Predatory. Lethal. An elusive rapidly-evolving threat developing into a global insurgency. A scourge that exploits poverty, conflict, climate change, and urbanisation, claiming lives in its wake. An enemy that must be rooted out.
These phrases are being used to describe not only the war against ‘terrorism’ but also the war on certain viruses, such as Zika. Beyond the fact that this kind of description is de-humanising and reduces patients to fearsome bio-threats on two legs, it is more than simple rhetoric that links the two. National self-interest and security concerns have driven the response to both terrorism and epidemics, with disastrous consequences on both patients and the act of providing healthcare itself. Applying national security strategies used against terrorism to fight viruses is fundamentally flawed and may only amplify epidemics rather than contain them.
Stripped of any individual relevance, the patient is instead cast as a human shield against the terrorist virus. Health provision becomes an act of war. Patients are dealt with only insofar as they are host to the terrorist virus and thus a threat to the self-interest of wealthier nations.
We saw this in West Africa. When Ebola struck, national health workers and MSF teams bore the brunt of caring for patients for six months despite repeated appeals for help. Yet none was offered until the realization dawned that the virus could cross the ocean via air passengers, and wealthy nations felt under threat. Thousands of lives might have been saved if the priority from the onset had been to care for those suffering at the heart of the epidemic first, instead of waiting until it threatened the national security interests of powerful states.
The response to public health crises seems to continue down the same path. Once Zika cases began appearing in the US, more than $1 billion materialised, some of which was stripped from the US Ebola fund intended to help rebuild the crippled health systems in West Africa.
All eyes are now on Zika as it threatens the wealthy nations, while a mostly unnoticed outbreak of yellow fever in Angola and the Democratic Republic of Congo has been spreading since last December. Scaling up the response has been slow due to the usual blockages: slow lab results, poor surveillance, and logistical issues. And now the virus has reached Kinshasa, a city of 10 million people. The city is due to be vaccinated in mid-August, but the authorities must now use 1/5 of a dose per person, due to the unusual scale of the epidemic and the need to conserve the vaccine stockpile. While studies have shown that using a reduced dosage will give protection against yellow fever, albeit possibly not for life, it is the first time a mass vaccination campaign will take place using a partial dose.
If yellow fever had appeared in Europe or the US we would almost certainly have seen a very different response. Yet this outbreak garners scarce attention as it poses little threat thus far to wealthy nations. Equating viruses to terrorists means that states are spurred to action only when their direct national security interest is at stake.

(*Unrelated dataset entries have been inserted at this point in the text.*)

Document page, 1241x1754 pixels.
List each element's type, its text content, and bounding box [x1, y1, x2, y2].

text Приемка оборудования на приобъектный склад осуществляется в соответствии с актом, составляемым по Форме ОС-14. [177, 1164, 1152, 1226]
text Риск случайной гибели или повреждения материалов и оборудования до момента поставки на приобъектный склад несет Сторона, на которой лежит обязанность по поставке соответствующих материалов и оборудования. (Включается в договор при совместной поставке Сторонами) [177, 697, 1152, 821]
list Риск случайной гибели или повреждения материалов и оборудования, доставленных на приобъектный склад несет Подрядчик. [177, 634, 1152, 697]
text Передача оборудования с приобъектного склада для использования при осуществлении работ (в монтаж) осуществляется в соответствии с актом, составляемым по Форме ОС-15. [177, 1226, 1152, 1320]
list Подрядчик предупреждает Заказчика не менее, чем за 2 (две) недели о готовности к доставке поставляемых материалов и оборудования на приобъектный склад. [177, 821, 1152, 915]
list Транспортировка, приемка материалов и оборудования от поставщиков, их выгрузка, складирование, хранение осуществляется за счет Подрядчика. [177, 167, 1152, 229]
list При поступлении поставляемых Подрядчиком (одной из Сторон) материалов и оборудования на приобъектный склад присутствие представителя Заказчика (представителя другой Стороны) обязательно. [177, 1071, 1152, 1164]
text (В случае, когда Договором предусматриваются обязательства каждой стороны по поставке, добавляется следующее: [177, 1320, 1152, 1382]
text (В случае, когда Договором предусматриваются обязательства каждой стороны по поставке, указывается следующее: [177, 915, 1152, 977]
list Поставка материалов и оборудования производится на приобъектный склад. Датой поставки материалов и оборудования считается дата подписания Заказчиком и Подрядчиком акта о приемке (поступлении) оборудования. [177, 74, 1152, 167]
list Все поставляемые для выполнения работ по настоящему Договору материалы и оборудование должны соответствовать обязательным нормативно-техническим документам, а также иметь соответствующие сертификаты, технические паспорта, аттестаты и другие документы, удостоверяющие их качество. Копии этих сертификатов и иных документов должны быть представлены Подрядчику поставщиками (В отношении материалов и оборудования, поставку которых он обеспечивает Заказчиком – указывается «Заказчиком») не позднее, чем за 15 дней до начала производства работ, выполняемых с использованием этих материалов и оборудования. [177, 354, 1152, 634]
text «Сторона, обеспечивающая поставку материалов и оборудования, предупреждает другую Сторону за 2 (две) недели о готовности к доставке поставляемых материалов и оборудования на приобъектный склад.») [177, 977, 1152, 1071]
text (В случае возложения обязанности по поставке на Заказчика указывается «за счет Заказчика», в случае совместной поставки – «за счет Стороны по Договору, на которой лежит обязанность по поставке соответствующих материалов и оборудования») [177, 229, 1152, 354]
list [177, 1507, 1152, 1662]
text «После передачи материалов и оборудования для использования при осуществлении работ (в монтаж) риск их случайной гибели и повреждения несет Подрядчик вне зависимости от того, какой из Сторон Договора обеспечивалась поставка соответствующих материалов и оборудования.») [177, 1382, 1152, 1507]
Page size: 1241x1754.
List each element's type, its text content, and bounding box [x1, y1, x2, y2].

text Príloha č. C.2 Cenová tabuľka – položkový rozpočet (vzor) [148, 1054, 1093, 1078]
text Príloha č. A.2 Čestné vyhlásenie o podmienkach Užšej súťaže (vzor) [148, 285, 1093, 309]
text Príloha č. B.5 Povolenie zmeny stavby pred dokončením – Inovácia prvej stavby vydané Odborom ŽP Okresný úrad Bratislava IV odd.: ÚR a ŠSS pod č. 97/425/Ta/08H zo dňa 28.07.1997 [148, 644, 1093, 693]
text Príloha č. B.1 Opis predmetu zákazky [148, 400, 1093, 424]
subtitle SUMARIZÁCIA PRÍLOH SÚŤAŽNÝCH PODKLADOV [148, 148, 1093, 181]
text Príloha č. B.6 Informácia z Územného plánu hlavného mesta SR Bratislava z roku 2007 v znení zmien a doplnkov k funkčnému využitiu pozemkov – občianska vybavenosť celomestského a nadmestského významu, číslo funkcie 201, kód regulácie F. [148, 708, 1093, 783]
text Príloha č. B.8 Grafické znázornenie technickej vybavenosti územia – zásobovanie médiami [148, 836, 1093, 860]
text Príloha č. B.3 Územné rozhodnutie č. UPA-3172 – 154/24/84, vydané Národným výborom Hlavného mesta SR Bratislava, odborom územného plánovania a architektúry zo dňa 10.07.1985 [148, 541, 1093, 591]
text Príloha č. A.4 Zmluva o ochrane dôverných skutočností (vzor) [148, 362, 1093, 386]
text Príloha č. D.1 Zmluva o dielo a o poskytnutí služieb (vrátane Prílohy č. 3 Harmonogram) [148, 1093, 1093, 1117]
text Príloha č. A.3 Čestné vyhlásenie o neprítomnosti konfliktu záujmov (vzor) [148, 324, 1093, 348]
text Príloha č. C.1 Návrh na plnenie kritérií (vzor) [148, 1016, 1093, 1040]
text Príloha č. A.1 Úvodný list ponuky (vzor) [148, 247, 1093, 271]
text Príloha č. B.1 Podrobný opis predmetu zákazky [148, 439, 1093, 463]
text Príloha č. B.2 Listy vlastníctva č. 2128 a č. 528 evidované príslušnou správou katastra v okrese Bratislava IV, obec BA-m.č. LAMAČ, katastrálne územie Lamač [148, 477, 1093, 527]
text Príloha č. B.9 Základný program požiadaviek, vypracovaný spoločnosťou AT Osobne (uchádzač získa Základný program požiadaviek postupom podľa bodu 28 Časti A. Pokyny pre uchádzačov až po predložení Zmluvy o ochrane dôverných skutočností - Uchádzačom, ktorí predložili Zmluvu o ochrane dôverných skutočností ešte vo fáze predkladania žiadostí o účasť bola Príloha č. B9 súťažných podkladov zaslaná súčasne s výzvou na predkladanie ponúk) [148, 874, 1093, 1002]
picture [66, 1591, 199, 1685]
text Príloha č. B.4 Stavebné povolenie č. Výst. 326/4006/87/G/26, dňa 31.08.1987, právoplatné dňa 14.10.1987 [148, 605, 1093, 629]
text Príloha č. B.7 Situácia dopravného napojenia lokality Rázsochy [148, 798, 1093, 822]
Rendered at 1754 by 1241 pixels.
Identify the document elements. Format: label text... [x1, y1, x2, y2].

The link drawn between the fight against terrorism and that of epidemics is not simply a crafty analogy. It is a chilling indicator of how far healthcare has been intimately intertwined in the prevailing national security logic in the war on terror era, with a deadly cost.
The most obvious example of how healthcare has been co-opted in the war on terrorism was the use of a vaccination campaign to locate Osama Bin Laden. But labelling viruses and terrorists interchangeably raises other subtler and unsettling questions. Does the analogy of viruses being terrorists work the other way around? Are terrorists also considered viruses? For example, if a wounded terrorist is brought to a hospital, does that mean the hospital is contaminated and no longer protected? Does the hospital itself therefore need to be eradicated? If that’s the case, then hospitals can be used to entrap patients and arrest them from their hospital beds, or hospitals become fair game to be attacked full stop.
A person suffering Ebola, Zika or yellow fever is a patient that has the right to be treated for their own sake, not for the sake of national security. Just as a fighter wounded on the battlefield is a patient entitled to treatment, no matter who they fought for before. And the job of MSF doctors is to provide treatment on the basis of medical need alone. We cannot accept that the ability to care for our patients depends on the national security interests of the most powerful.
If the response to public health crises like Zika is conceptualised along the same national security lines as the war on terror, then the likely result will be the same: more Zika.
 Gary Frandsen, the ex-chief of staff of the US Stabilization Operations after 9/11, argued in a Reuters article in May that the World Health Organization and the US government “should apply crucial lessons learned from the evolving fight against terrorism” to combat the threat of Zika.